その名も「FIFIワイルドカップ」。国際サッカー連盟(FIFA)ではなく、独立サッカー連盟(FIFI)が主催した、国際社会から国家として承認されていない地域や、FIFA未加盟の「国」による前代未聞の大会である。
開催地となったドイツのハンブルクには北キプロス、グリーンランド、ザンジバル、さらにはチベット代表や「ザンクトパウリ共和国」なる風変わりなチームが集結。FIFAからの有形無形の圧力や、ビザ発給をめぐる政治的トラブルに見舞われながらも、ピッチ上では国家の威信をかけた、泥臭くも熱い激突が繰り広げられた。
スポーツライターが苦笑まじりに解説する。
「FIFIという名称はFIFAを露骨に意識して付けられたもので、事実上の主催者はハンブルクを本拠地とするサッカークラブ『FCザンクトパウリ』でした。

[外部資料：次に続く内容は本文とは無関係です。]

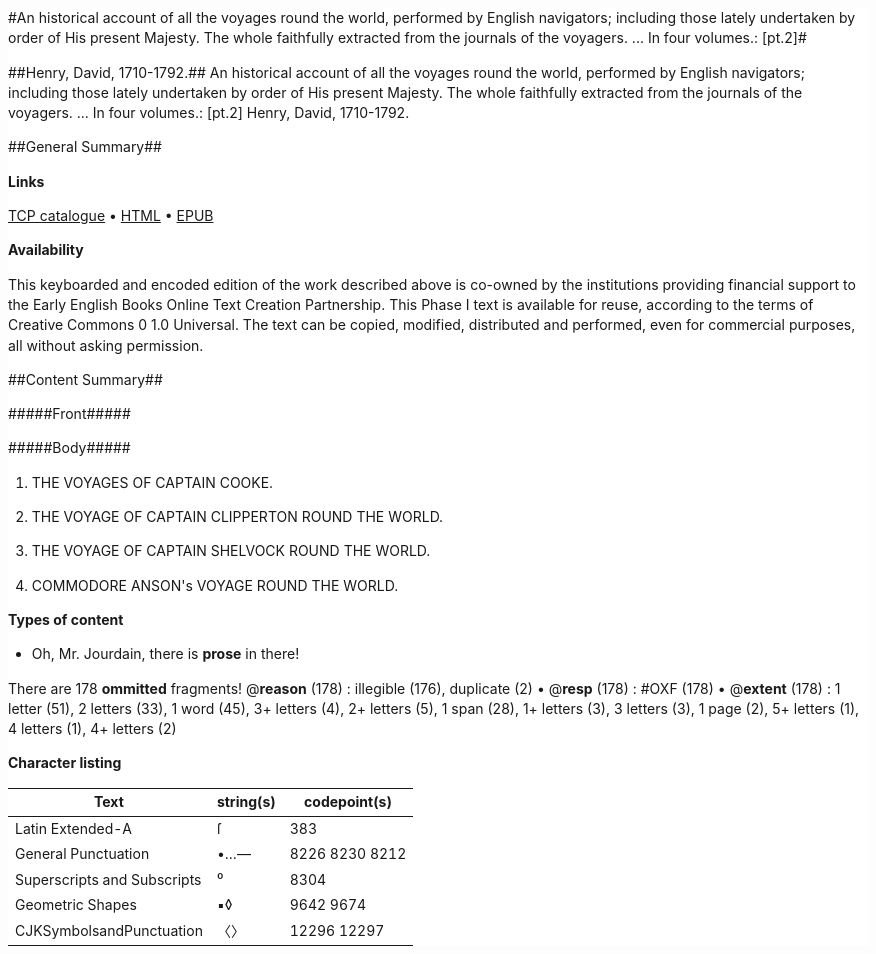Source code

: #An historical account of all the voyages round the world, performed by English navigators; including those lately undertaken by order of His present Majesty. The whole faithfully extracted from the journals of the voyagers. ... In four volumes.: [pt.2]#

##Henry, David, 1710-1792.##
An historical account of all the voyages round the world, performed by English navigators; including those lately undertaken by order of His present Majesty. The whole faithfully extracted from the journals of the voyagers. ... In four volumes.: [pt.2]
Henry, David, 1710-1792.

##General Summary##

**Links**

[TCP catalogue](http://www.ota.ox.ac.uk/tcp/)  • 
[HTML](http://tei.it.ox.ac.uk/tcp/Texts-HTML/free/004/004799404.html)  • 
[EPUB](http://tei.it.ox.ac.uk/tcp/Texts-EPUB/free/004/004799404.epub)

**Availability**

This keyboarded and encoded edition of the
	       work described above is co-owned by the institutions
	       providing financial support to the Early English Books
	       Online Text Creation Partnership. This Phase I text is
	       available for reuse, according to the terms of Creative
	       Commons 0 1.0 Universal. The text can be copied,
	       modified, distributed and performed, even for
	       commercial purposes, all without asking permission.


##Content Summary##

#####Front#####

#####Body#####

1. THE VOYAGES OF CAPTAIN COOKE.

1. THE VOYAGE OF CAPTAIN CLIPPERTON ROUND THE WORLD.

1. THE VOYAGE OF CAPTAIN SHELVOCK ROUND THE WORLD.

1. COMMODORE ANSON's VOYAGE ROUND THE WORLD.

**Types of content**

  * Oh, Mr. Jourdain, there is **prose** in there!

There are 178 **ommitted** fragments! 
 @__reason__ (178) : illegible (176), duplicate (2)  •  @__resp__ (178) : #OXF (178)  •  @__extent__ (178) : 1 letter (51), 2 letters (33), 1 word (45), 3+ letters (4), 2+ letters (5), 1 span (28), 1+ letters (3), 3 letters (3), 1 page (2), 5+ letters (1), 4 letters (1), 4+ letters (2)

**Character listing**


|Text|string(s)|codepoint(s)|
|---|---|---|
|Latin Extended-A|ſ|383|
|General Punctuation|•…—|8226 8230 8212|
|Superscripts             and Subscripts|⁰|8304|
|Geometric Shapes|▪◊|9642 9674|
|CJKSymbolsandPunctuation|〈〉|12296 12297|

2025-2026シーズンはブンデスリーガ最下位に終わり、来季の2部降格がすでに決定するなど、1部と2部と行き来するエレベータークラブですが、大会当時の2006年は3部リーグに所属と低迷。それでもドイツ屈指の熱狂的で反骨精神溢れるサポーターが多いことで知られ、彼らの情熱がこの奇跡の大会を動かしました」
興行的には完全に失敗だった「放映権料もスポンサー料も入らず」
ピッチに立つことすら政治に阻まれてきた戦士たちに表現の場を与えた大義は、草の根サッカーの底知れぬ情熱として爆発。しかし北キプロスが優勝したこの狂騒の祭典は、2006年の一度きりで歴史の闇へと消え去ることになる。いったいなぜか。
スポーツライターが続けて明かす。
「スタジアムには大勢の観客が押し寄せ、イベント自体は異様な盛り上がりを見せました。しかし、興行としては大赤字。FIFA主催のW杯のように天文学的な放映権料やスポンサー料が入るわけでもないのに、国際大会としての体裁を維持するための運営費だけは莫大にかかってしまった。結果として、興行的には完全に失敗だったのです」
利権も巨万の富もない。だが、そこには確かに、剥き出しの命のやり取りがあった。歴史のエアポケットに刻まれた幻の祭典は、20年後の今も色褪せない輝きを放っている…かもしれない。